By evaluating each of these types of model’s performance and comparing their performance against each other, we aimed to determine whether there is a significant difference between the two models in terms of performance.


Models

Basic N-gram Language Models

N-gram models make use of the approximation that the probability of a word depends entirely on the previous (n-1) words. This approximation relates to the idea of Markov models, which states that we can predict the probability of some future unit without looking too far into the historical context of that future unit. This approximation relates to n-gram models in terms of future words and their history. For our n-gram language models, we used modified Kneser-Ney smoothing.

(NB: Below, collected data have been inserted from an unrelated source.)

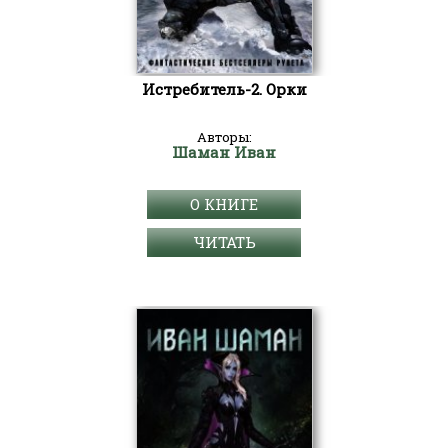
Истребитель-2. Орки
Авторы:
Шаман Иван
О КНИГЕ
ЧИТАТЬ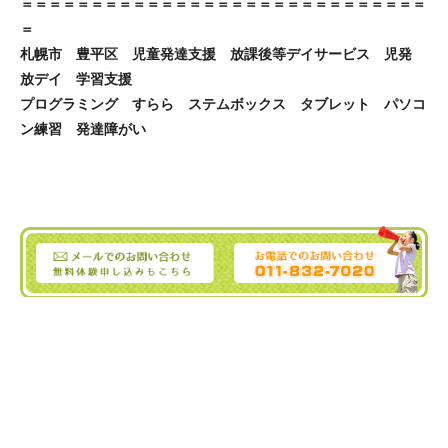
＝＝＝＝＝＝＝＝＝＝＝＝＝＝＝＝＝＝＝＝＝＝＝＝＝＝＝＝＝
＝
札幌市 豊平区 児童発達支援 放課後等デイサービス 児発
放デイ 学習支援
プログラミング すらら ステムボックス タブレット パソコ
ン練習 発達障がい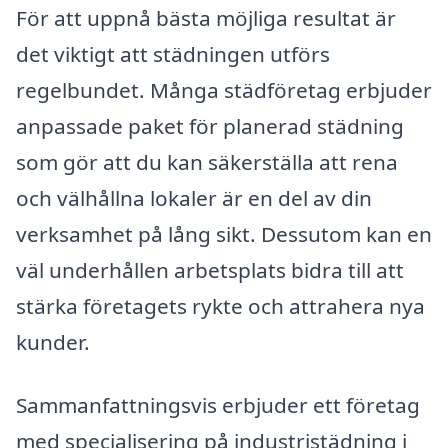
För att uppnå bästa möjliga resultat är
det viktigt att städningen utförs
regelbundet. Många städföretag erbjuder
anpassade paket för planerad städning
som gör att du kan säkerställa att rena
och välhållna lokaler är en del av din
verksamhet på lång sikt. Dessutom kan en
väl underhållen arbetsplats bidra till att
stärka företagets rykte och attrahera nya
kunder.
Sammanfattningsvis erbjuder ett företag
med specialisering på industristädning i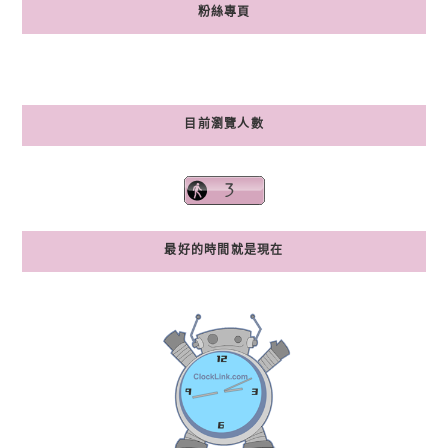
粉絲專頁
目前瀏覽人數
最好的時間就是現在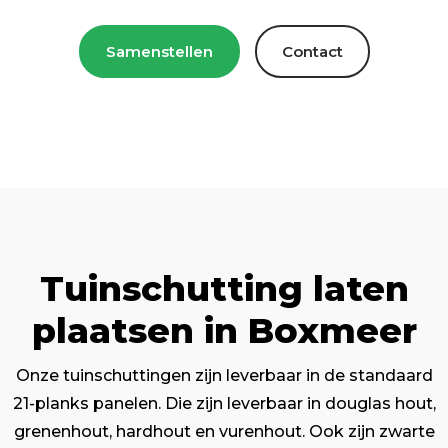
Samenstellen
Contact
Tuinschutting laten
plaatsen in Boxmeer
Onze tuinschuttingen zijn leverbaar in de standaard
21-planks panelen. Die zijn leverbaar in douglas hout,
grenenhout, hardhout en vurenhout. Ook zijn zwarte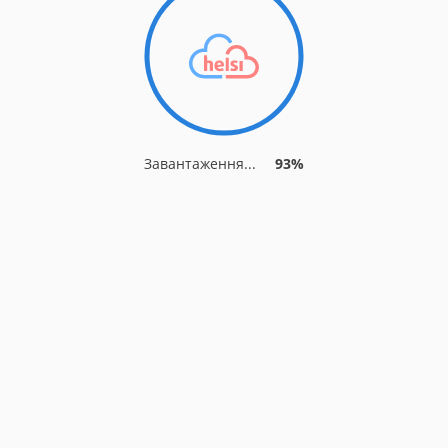
Завантаження...
93%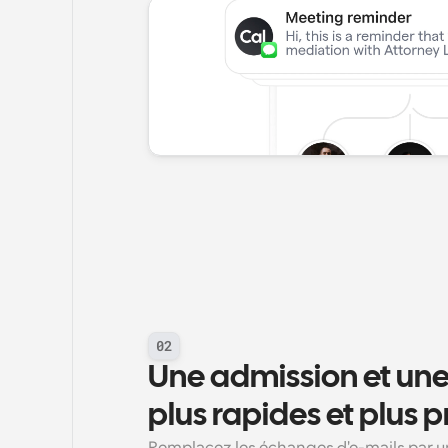
02
Une admission et une 
plus rapides et plus 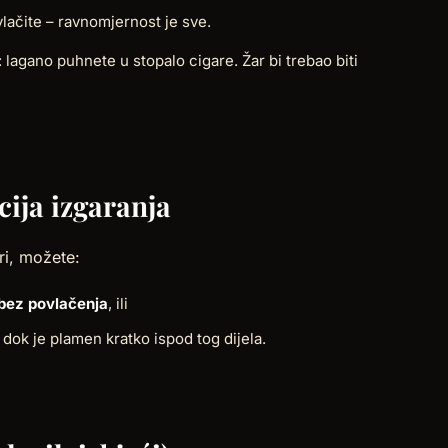
lačite – ravnomjernost je sve.
: lagano puhnete u stopalo cigare. Žar bi trebao biti
cija izgaranja
ri, možete:
bez povlačenja
, ili
 dok je plamen kratko ispod tog dijela.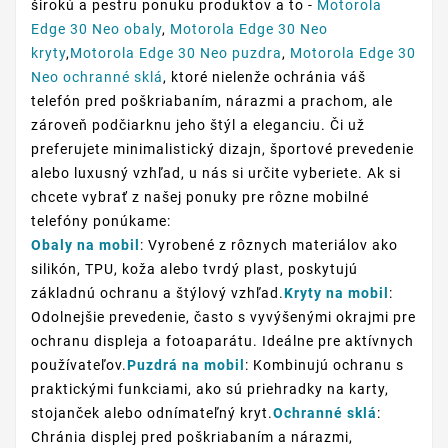
širokú a pestru ponuku produktov a to -
Motorola
Edge 30 Neo obaly
,
Motorola Edge 30 Neo
kryty
,
Motorola Edge 30 Neo puzdra
,
Motorola Edge 30
Neo ochranné sklá
, ktoré nielenže ochránia váš
telefón pred poškriabaním, nárazmi a prachom, ale
zároveň podčiarknu jeho štýl a eleganciu. Či už
preferujete minimalistický dizajn, športové prevedenie
alebo luxusný vzhľad, u nás si určite vyberiete. Ak si
chcete vybrať z našej ponuky pre rôzne mobilné
telefóny ponúkame:
Obaly na mobil
: Vyrobené z rôznych materiálov ako
silikón, TPU, koža alebo tvrdý plast, poskytujú
základnú ochranu a štýlový vzhľad.
Kryty na mobil
:
Odolnejšie prevedenie, často s vyvýšenými okrajmi pre
ochranu displeja a fotoaparátu. Ideálne pre aktívnych
používateľov.
Puzdrá na mobil
: Kombinujú ochranu s
praktickými funkciami, ako sú priehradky na karty,
stojanček alebo odnímateľný kryt.
Ochranné sklá
:
Chránia displej pred poškriabaním a nárazmi,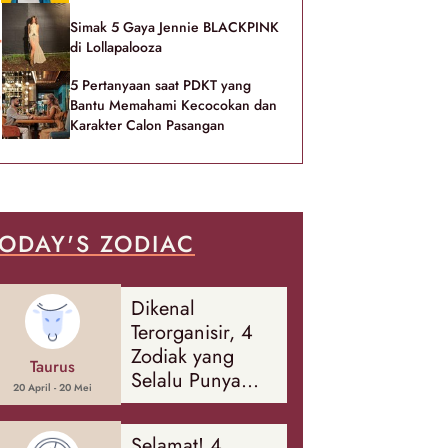
Simak 5 Gaya Jennie BLACKPINK
di Lollapalooza
5 Pertanyaan saat PDKT yang
Bantu Memahami Kecocokan dan
Karakter Calon Pasangan
ODAY'S ZODIAC
Dikenal
Terorganisir, 4
Zodiak yang
Taurus
Selalu Punya
20 April - 20 Mei
Rencana
Cadangan Soal
Selamat! 4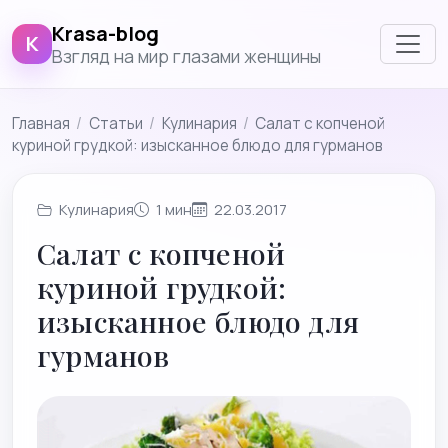
Krasa-blog
K
Взгляд на мир глазами женщины
Главная
/
Cтатьи
/
Кулинария
/
Салат с копченой
куриной грудкой: изысканное блюдо для гурманов
Кулинария
1 мин
22.03.2017
Салат с копченой
куриной грудкой:
изысканное блюдо для
гурманов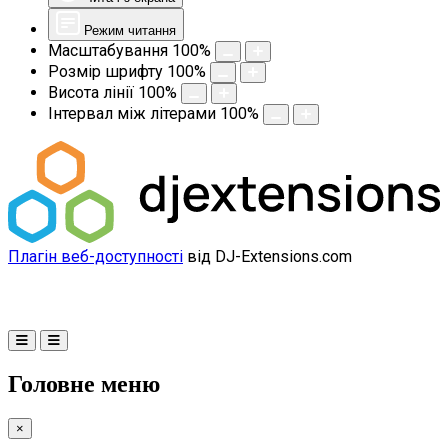
Режим читання
Масштабування
100
%
Розмір шрифту
100
%
Висота лінії
100
%
Інтервал між літерами
100
%
Плагін веб-доступності
від DJ-Extensions.com
Головне меню
×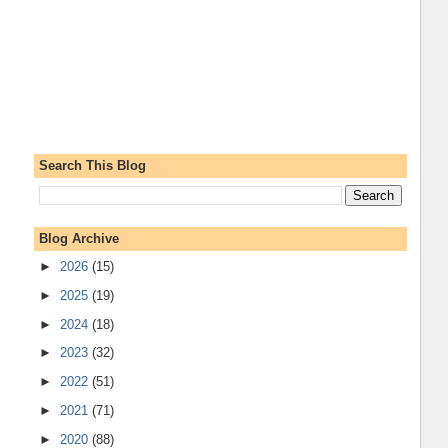
Search This Blog
Blog Archive
►
2026
(15)
►
2025
(19)
►
2024
(18)
►
2023
(32)
►
2022
(51)
►
2021
(71)
►
2020
(88)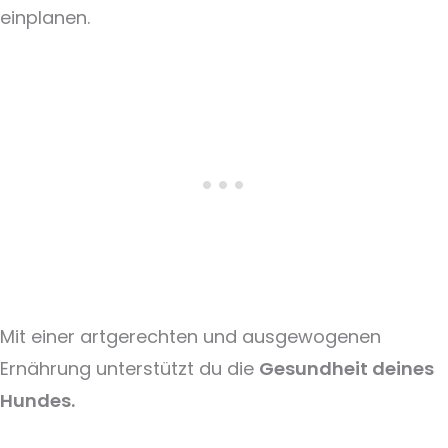
einplanen.
Mit einer artgerechten und ausgewogenen
Ernährung unterstützt du die
Gesundheit deines
Hundes.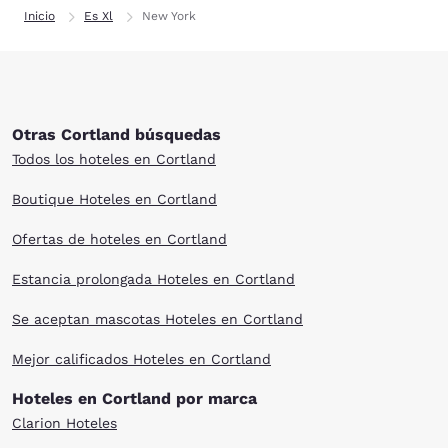
Inicio
Es Xl
New York
Otras Cortland búsquedas
Todos los hoteles en Cortland
Boutique Hoteles en Cortland
Ofertas de hoteles en Cortland
Estancia prolongada Hoteles en Cortland
Se aceptan mascotas Hoteles en Cortland
Mejor calificados Hoteles en Cortland
Hoteles en Cortland por marca
Clarion Hoteles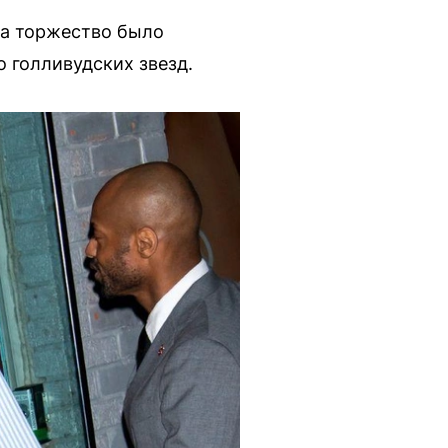
На торжество было
 голливудских звезд.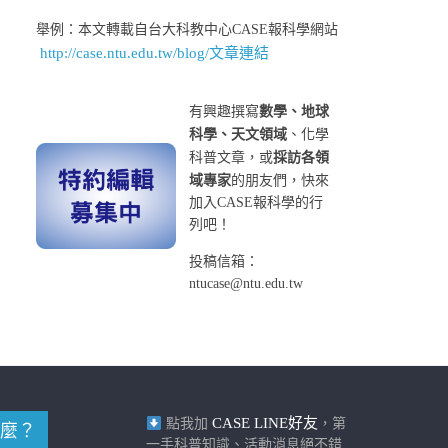
舉例：本文轉載自台大科教中心CASE報科學網站
http://case.ntu.edu.tw/blog/文章連結
有興趣撰寫
數學、地球
科學、天文領域
、化學
科普文章，或
採訪各領
域專家
的朋友們，快來
加入CASE報科學的行
列吧！
投稿信箱：
ntucase@ntu.edu.tw
CASE LINE好友
點我加
，第
麼？
一手科普知識、活動消息絕不錯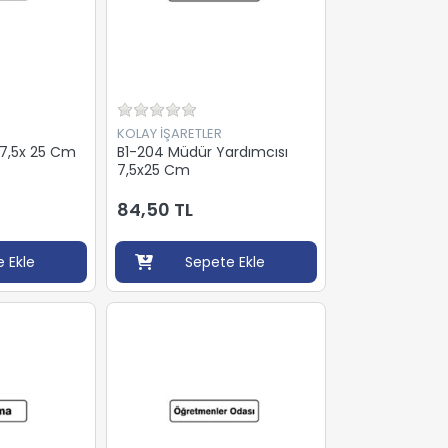
KOLAY İŞARETLER
 7,5x 25 Cm
B1-204 Müdür Yardımcısı
7,5x25 Cm
84,50 TL
 Ekle
Sepete Ekle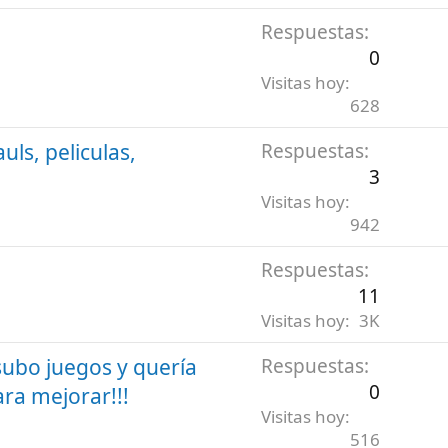
Respuestas
0
Visitas hoy
628
uls, peliculas,
Respuestas
3
Visitas hoy
942
Respuestas
11
Visitas hoy
3K
subo juegos y quería
Respuestas
0
a mejorar!!!
Visitas hoy
516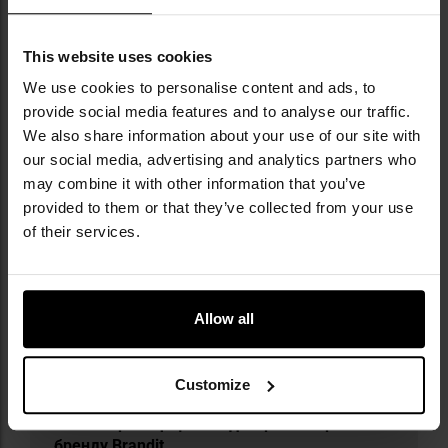
панель velcro
застібка на блискавках
зовнішні блискавки з ручками C-ring
This website uses cookies
система MOLLE/PALS
We use cookies to personalise content and ads, to
поясний ремінь з пряжкою fastex
provide social media features and to analyse our traffic.
регулювання поясного ременя до 170 см
We also share information about your use of our site with
еластична мотузка типу bungee
our social media, advertising and analytics partners who
may combine it with other information that you’ve
provided to them or that they’ve collected from your use
of their services.
Інформація про виробника та техніку безпеки
Allow all
Customize
​Militaria.pl є офіційним дистриб’ютором
бренду Brandit.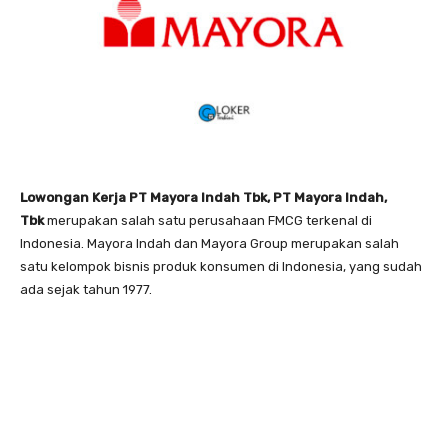
Lowongan Kerja PT Mayora Indah Tbk, PT Mayora Indah,
Tbk
merupakan salah satu perusahaan FMCG terkenal di
Indonesia. Mayora Indah dan Mayora Group merupakan salah
satu kelompok bisnis produk konsumen di Indonesia, yang sudah
ada sejak tahun 1977.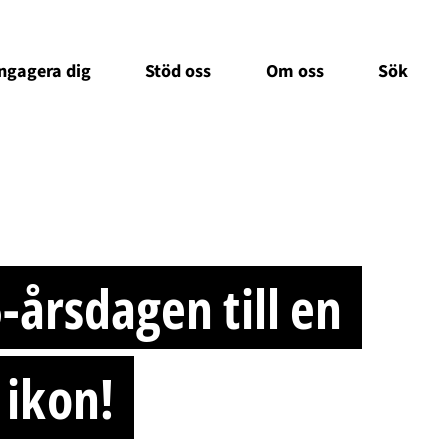
ngagera dig
Stöd oss
Om oss
Sök
5-årsdagen till en
 ikon!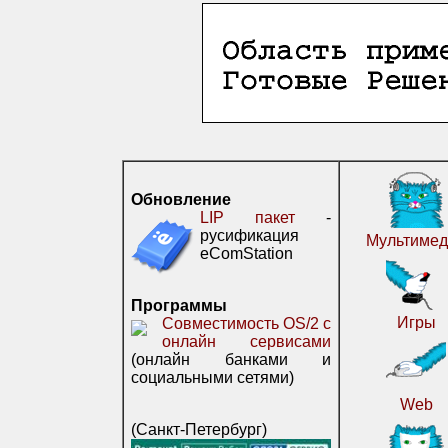
Обновление
LIP пакет
-
русификация
Мультимед
eComStation
Программы
Игры
Совместимость OS/2 с
онлайн сервисами
(онлайн банками и
социальными сетями)
Web
(Санкт-Петербург)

Feed-Forward Neural Network Language Models

The first type of neural networks introduced to the field of language modelling was Feedforward Neural Networks (FFNNs), which adopted the paradigm of supervised learning, which refers to output targets being provided for each input pattern, which is followed by explicitly correcting the errors of the network. In contrast to traditional count-based n-gram models, FFNNs estimate probabilities of words and sequences via the use of a neural network, rather than using smoothing methods to estimate probabilities. Although FFNNs differ from n-grams in terms of probability estimation, both models are based on the Markov assumption.

Results

We showed that for both the languages of isiZulu and Sepedi, in low-resource conditions, traditional n-gram models and Feedforward Neural Network language models performed similarly in terms of performance. The FFNNLM slightly outperformed the n-gram language model when evaluated on the language isiZulu, however, the n-gram language model slightly outperformed the FFNNLM when evaluated on the language Sepedi.
Results
Fig.1 - The best performing models across both model classes, and their bits-per-character (BPC) performance metric on the isiZulu and Sepedi datasets. For each model trained on a specific language, that model's hyperparameters, namely BPE vocabulary size and n-gram order, as well at the model type, is shown. The best performing model's BPC score is shown in bold for each language modelled on.

It must be noted that although Sepedi language models, across both types of language models tested, achieved significantly better performance metrics than isiZulu language models, this was likely due to roughly half the number of tokens in the training data available to our models for the language of isiZulu when compared to the number of tokens in the training data available to our models for the language of Sepedi.

Conclusion

In this study, we implemented, optimised, and tested many language models of two different types, namely traditional n-gram models and feedforward neural network language models, on the low-resource languages of isiZulu and Sepedi. Both types of models were evaluated and then compared against one another, in terms of their performance, which was measured in bits-per-character. Our results show that for both the languages of isiZulu and Sepedi, in low-resource conditions, traditional n-gram models and FFNNLMs performed similarly in terms of performance, however, the most accurate FFNNLM performed slightly better than the most accurate n-gram model when trained and evaluated on the language of isiZulu. The opposite is true when these models were trained on the language of Sepedi, where the best performing traditional n-gram model slightly outperformed the best performing FFNNLM.